_Task item_:
When you reach the line with "(529, 695) = (431, 508): teapot" in the listing below, transcribe it and each line after it up to and including the line with "(564, 348) = (811, 145): wall", exactly and with nothing else.

_Provided material_:
• • • • •

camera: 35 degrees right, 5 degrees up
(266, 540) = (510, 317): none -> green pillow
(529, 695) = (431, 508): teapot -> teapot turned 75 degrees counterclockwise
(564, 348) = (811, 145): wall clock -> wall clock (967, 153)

• • • • •

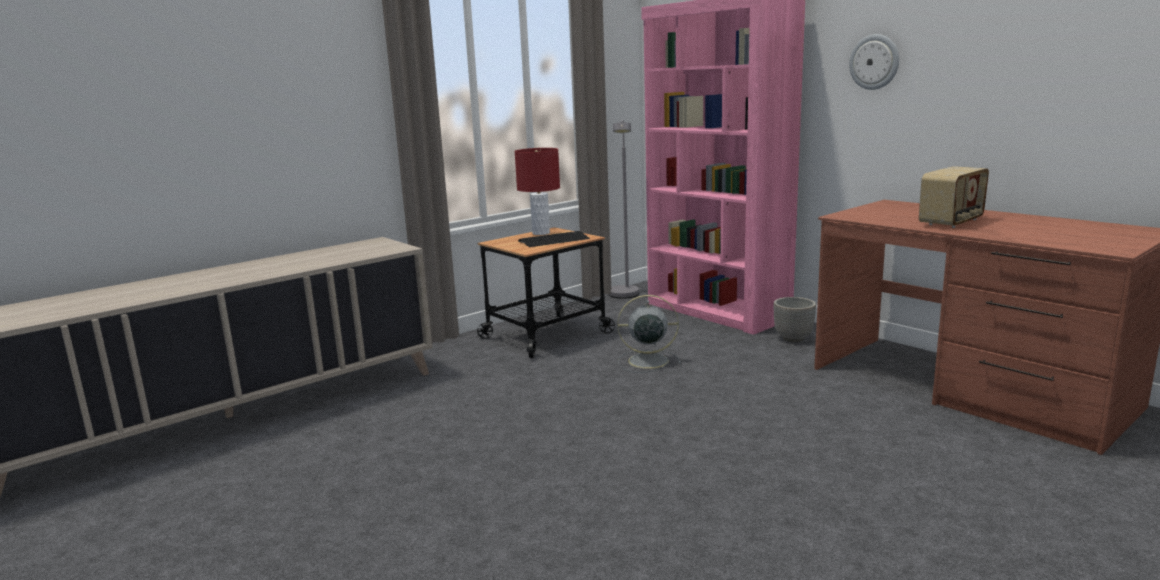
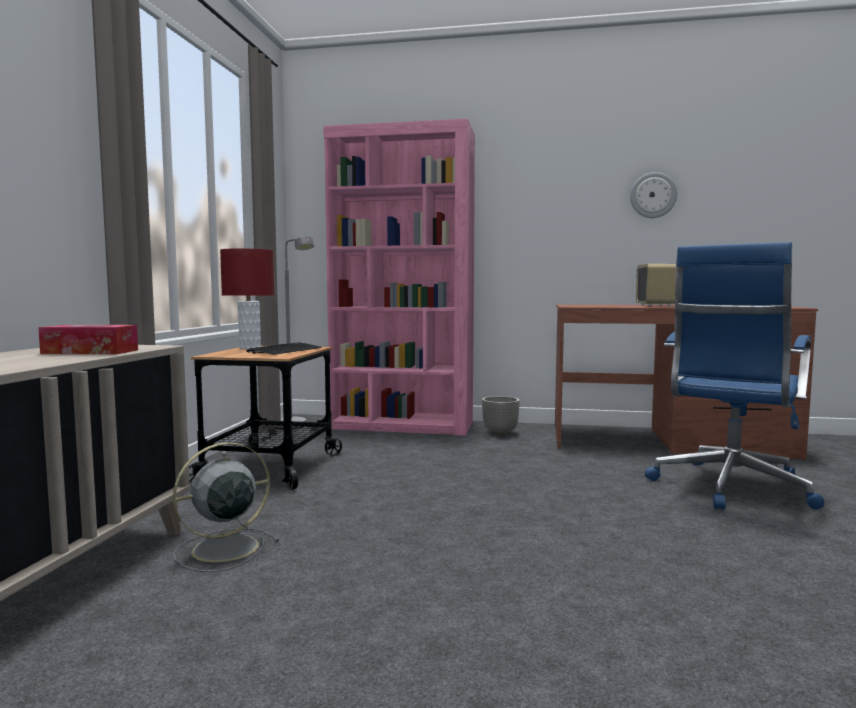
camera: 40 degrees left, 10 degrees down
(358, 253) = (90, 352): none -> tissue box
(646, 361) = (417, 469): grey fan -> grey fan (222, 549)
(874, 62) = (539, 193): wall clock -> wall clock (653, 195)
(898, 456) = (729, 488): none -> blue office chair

• • • • •

_Answer section_:
(529, 695) = (431, 508): teapot -> teapot turned 75 degrees counterclockwise
(564, 348) = (811, 145): wall clock -> wall clock (967, 153)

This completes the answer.